WHAT THE TASK REQUIRES.
In the forum thread on dog fighting below, name each distinct user whose name heads a post, listing each name once.

EXCERPT TO READ.
I'm just a nobody but I'm still reaching out to them, I won't share it yet :hammer:


----------



## Black Rabbit (Nov 14, 2009)

Aww your not a nobody  We got lots of love for ya here


----------



## Marty2 (Mar 19, 2010)

LOL I will not comment yet, still digging for the truth


----------



## Marty2 (Mar 19, 2010)

Lilbits just another dog, nother more nothing less>>>>


----------



## Black Label Romo (Oct 15, 2009)

seems like they're trying to help imho...but thats just me...i dunno...


----------



## Marty2 (Mar 19, 2010)

Lone Star said:


> seems like they're trying to help imho...but thats just me...i dunno...


Wow 99% of these guys don't know what there talking about!!!!

Could it be I'm wrong?


----------



## Black Label Romo (Oct 15, 2009)

no arguement from me partner...i defintely respect ur opinion


----------



## Mom_of_Kambo (Nov 11, 2009)

So.. I watched the Dr. Phil episode about the dog fighting and what not.. It was ridiculous in my opinion. I don't agree with dog fighting I don't disagree either. I don't fight my dogs. I've said this before I believe. If it's done the right way which you don't find many people if any at all anymore around that actually know how to...If it's done the right way than all the power to whoever is fighting their dog. Now these hood thug wanna bes thinkin they are all tough fighting their dogs just for shits and giggles don't fly with me. Either way...Dr Phil... He didn't have all the fricking facts straight...I was yelling at the tv the whole frickin time. That episode pissed me off. May have satisfied others but nope not me.


----------



## GatorMan (Feb 5, 2010)

Believe it or not that Vick Nat geo thing had so much mis-information it was making angry, and the way they re habilitate dogs was so off the mark it made no sense. And Dr.Phil is a douche plain and simple.


----------

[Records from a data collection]
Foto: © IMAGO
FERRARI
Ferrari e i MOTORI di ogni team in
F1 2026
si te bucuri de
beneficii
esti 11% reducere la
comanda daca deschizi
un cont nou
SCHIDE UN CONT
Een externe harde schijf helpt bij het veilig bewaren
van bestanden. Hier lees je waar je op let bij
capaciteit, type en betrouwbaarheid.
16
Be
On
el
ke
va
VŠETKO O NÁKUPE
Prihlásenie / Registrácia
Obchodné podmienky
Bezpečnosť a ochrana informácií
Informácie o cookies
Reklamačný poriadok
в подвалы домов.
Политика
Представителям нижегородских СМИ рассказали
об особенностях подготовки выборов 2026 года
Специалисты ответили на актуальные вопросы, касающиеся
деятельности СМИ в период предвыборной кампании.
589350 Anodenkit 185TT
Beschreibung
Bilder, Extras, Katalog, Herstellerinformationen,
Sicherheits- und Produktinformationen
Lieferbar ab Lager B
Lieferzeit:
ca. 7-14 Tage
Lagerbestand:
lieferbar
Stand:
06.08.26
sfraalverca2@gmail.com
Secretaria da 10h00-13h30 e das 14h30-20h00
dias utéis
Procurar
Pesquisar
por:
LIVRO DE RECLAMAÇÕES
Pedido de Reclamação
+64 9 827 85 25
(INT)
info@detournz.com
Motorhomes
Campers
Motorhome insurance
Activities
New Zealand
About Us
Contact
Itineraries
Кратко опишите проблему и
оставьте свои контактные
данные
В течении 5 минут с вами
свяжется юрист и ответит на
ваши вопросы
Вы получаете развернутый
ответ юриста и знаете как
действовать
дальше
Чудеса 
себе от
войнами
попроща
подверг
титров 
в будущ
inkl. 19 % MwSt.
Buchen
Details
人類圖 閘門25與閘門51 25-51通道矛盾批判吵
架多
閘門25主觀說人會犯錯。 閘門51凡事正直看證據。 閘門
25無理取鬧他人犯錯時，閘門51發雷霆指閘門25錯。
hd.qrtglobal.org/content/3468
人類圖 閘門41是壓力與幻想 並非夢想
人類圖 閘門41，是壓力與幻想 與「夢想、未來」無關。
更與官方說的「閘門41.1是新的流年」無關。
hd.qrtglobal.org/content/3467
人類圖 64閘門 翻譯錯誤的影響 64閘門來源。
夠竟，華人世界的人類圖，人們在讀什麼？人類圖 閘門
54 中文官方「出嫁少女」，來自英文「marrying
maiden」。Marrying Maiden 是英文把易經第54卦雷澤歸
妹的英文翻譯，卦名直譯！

* * *

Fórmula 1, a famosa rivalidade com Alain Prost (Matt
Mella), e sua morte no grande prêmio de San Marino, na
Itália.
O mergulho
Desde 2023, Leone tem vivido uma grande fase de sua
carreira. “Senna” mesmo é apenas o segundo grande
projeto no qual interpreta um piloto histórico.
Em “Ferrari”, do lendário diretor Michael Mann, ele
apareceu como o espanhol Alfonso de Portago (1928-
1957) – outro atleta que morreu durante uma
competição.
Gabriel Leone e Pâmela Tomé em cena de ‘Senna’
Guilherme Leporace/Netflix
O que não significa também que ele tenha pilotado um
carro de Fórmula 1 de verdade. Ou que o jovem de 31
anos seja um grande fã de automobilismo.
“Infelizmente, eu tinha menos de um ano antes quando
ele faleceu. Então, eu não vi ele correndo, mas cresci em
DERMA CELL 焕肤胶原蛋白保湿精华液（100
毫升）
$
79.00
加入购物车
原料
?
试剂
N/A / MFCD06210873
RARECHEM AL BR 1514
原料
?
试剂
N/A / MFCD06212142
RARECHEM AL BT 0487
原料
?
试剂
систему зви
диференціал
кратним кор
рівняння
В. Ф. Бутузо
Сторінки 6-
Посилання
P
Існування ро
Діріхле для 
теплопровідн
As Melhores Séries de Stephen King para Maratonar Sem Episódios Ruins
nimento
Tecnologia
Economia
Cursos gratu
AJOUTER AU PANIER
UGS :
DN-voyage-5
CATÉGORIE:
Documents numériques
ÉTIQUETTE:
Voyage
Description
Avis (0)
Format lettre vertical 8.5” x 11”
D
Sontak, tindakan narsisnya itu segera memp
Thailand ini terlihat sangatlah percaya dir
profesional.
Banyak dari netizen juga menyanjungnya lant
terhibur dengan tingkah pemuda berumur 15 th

FINISHED TASK.
Black Rabbit, Marty2, Black Label Romo, Mom_of_Kambo, GatorMan